Was man nicht alles über den Autor wissen muss

Sautter kam im Sommer zur Welt, in dem das Wembley-Tor fiel. Drei Jahre später wurde Oliver Kahn geboren. Auch an einem 15. Juni.  Schon als Sautter vier Jahre alt war, zwang er die Mutter die uruguayanische Mannschaft aus dem kicker WM-Sonderheft so lange vorlesen, bis er alle elf Spieler auswendig aufsagen konnte. Mit diesen und ähnlich Lernerfolgen verbrachte er seine halbe Kindheit. Es hätte auch eine Kicker-Karriere werden können. Doch bereits in der C-Jugend kamen den Trainern erste Zweifel auf. In die Stammformation hatte es gerade so gereicht. Aber mehr war nicht drin. Kein Bundesliga-Scout weit und breit, der sich für den kleinen Mittelfeldmotor des TSV Aurich interessiert hätte. Die große Karriere war schon vorbei, bevor Außenstehende einen Ansatz davon erkennen konnten.

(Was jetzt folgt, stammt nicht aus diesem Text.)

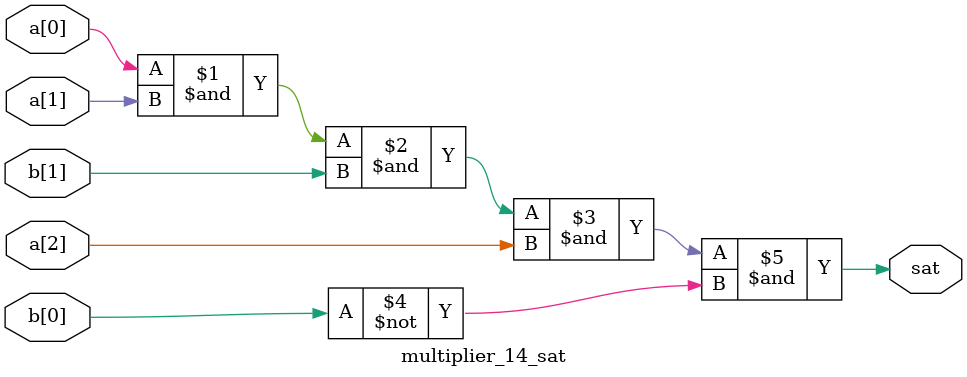
<source format=v>

module multiplier_14_sat ( 
    \a[0] , \a[1] , \a[2] , \b[0] , \b[1] ,
    sat  );
  input  \a[0] , \a[1] , \a[2] , \b[0] , \b[1] ;
  output sat;
  assign sat = \a[0]  & \a[1]  & \b[1]  & \a[2]  & ~\b[0] ;
endmodule



</source>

Stattdessen konzentrierte sich Sautter auf andere Leidenschaften. Früh konnte er verwacklungsfrei und abschlussstark eine Kamera halten. Also Fotografie. Zwei Jahre verbrachte der hoffnungsvolle Nachwuchskreative an einer Schule, die sich ganz an der Bauhaus-Tradition orientierte. Die Wände waren weiß, kein Bild störte die Konzentration auf die eigene Kreativität. Die Einrichtung bestand im wesentlichen aus hochfunktionalen Klappstühlen, auf die man sich nur sachte hinsetzen konnte, weil sie sonst in sich zusammen brachen. Der Schulleiter hatte sich einen Bart wachsen lassen. Er sah aus wie Ansel Adams, der große amerikanische Foto-Künstler. Alles war auf die Kunst ausgerichtet. Aber am Ende war es nur Pforzheim. Die Schule hat inzwischen dicht gemacht. Sautter wurde Werbetexter.

Mit den Buchstaben ging es besser. Nicht immer fehlerfrei, aber mit großer Ambition. Als Schreiberling für Unfallversicherungen, Maultaschen und überflüssiges Zahngold machte Sautter in Insiderkreisen von sich reden. Bereits nach zwanzig Jahren engagierten Formulierens wurden erste Stimmen laut, die ihn dazu animierten, ein Buch in Angriff zu nehmen. Da der Wunsch gleich zu zahlreich geäußert wurde, konnte er nicht widerstehen. Erstes herausragendes Ergebnis des Lernens am eigenen Werk: Sautter weiß, dass „uruguayanisch“ falsch ist. „Uruguayisch“ muss es heißen.